EA-Specific Platform Notes
Apply these standing recommendations unless the client's data contradicts them.
- WhatsApp Broadcast is the highest-ROI retention channel in EA — prioritise building this list from Day 1, even if the client is not yet using it. Every other platform should include a CTA to join the broadcast list.
- TikTok is the fastest-growing discovery channel for 16–30 audiences in Uganda as of 2025. If the primary audience falls in this range, TikTok should be the lead discovery platform.
- Facebook Groups outperform Pages for engagement in EA. If the client has or could build a community, invest in a Group rather than relying solely on the Page.
- X/Twitter is relevant only if the client targets journalists, policymakers, NGO networks, or opinion leaders. Do not recommend it for retail or consumer brands unless the audience data supports it.
- YouTube requires a minimum commitment of one video per week to grow.
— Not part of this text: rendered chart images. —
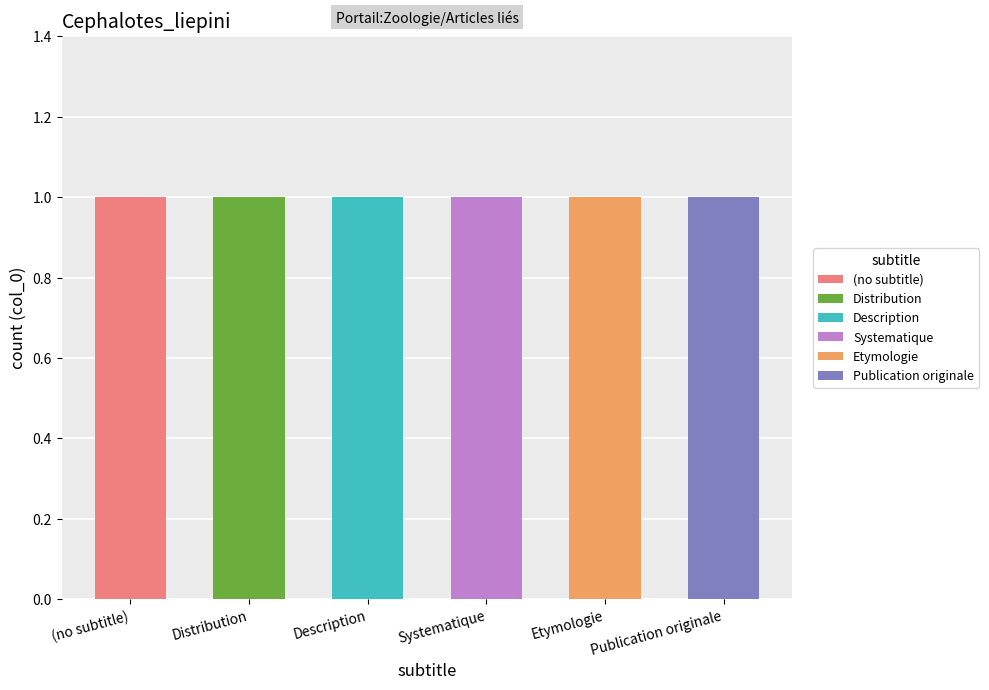

What is the label of the 3rd bar from the left?

Description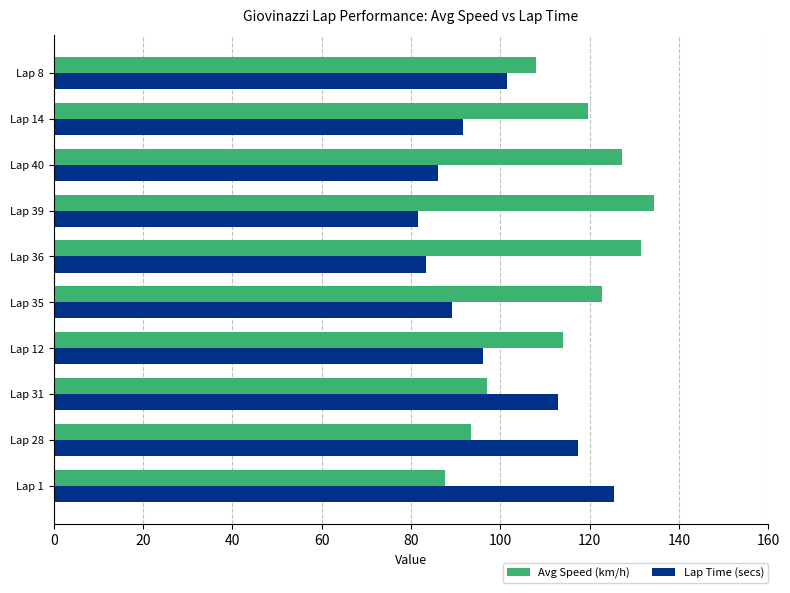

Rank the categories by Lap Time (secs) value from lowest to highest.

Lap 39, Lap 36, Lap 40, Lap 35, Lap 14, Lap 12, Lap 8, Lap 31, Lap 28, Lap 1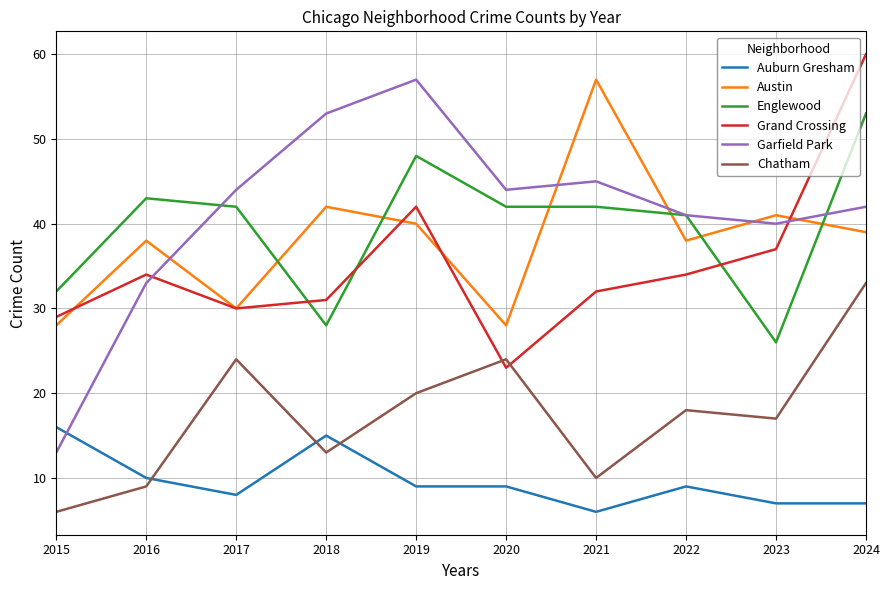

Is the value of Grand Crossing at 2023 greater than the value of Englewood at 2018?

Yes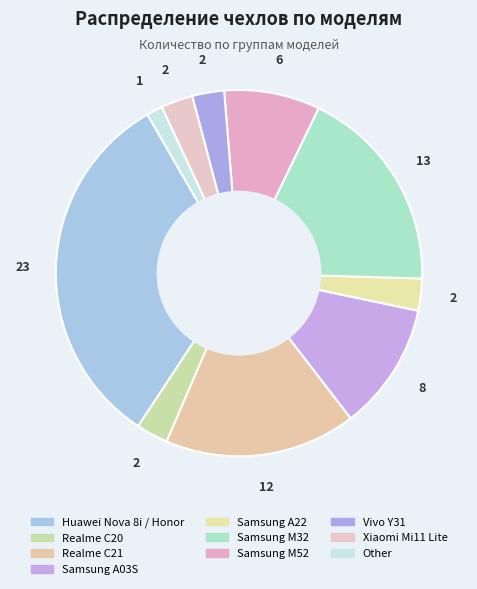

How many segments does this pie chart have?

10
Do not recommend YouTube as a priority platform unless the client can make and sustain this commitment.
- Instagram performs best in urban EA markets (Kampala, Nairobi, Dar es Salaam) for audiences aged 18–35 with disposable income. Verify the client's audience fits before assigning Instagram a high-effort role.
- LinkedIn is relevant for B2B, formal sector, NGOs, and professional services. Engagement is lower than Facebook but lead quality is higher.
Quality Criteria
Output meets the standard if all of the following are true:
- Every active platform is assigned exactly one primary role — no platform has two roles, no role is assigned to two platforms
- No more than three platforms are at High or Medium effort in the allocation table
- The traffic flow map covers all five stages: Discovery → Engagement → Conversion → Retention → Advocacy
- The hub is defined and confirmed in Section 1 before any spoke roles are assigned
- The content flow map shows explicitly how pillar content becomes derivative spoke content
- Platform recommendations reflect current Uganda/EA penetration data and audience characteristics
- The effort allocation table includes posts-per-week guidance for every platform
- The weekly time budget is reconciled against the client's stated available hours
References
- Schaffer, N. (2013) Maximize Your Social. Wiley.
- Sobia Publication (2022) Powerful Social Media Marketing for Beginners. Sobia Publication.
- Chaffey, D. (2024) Digital Marketing: Strategy, Implementation and Practice. Pearson.
- Bodnar, K. and Cohen, J. (2012) The B2B Social Media Book. Wiley.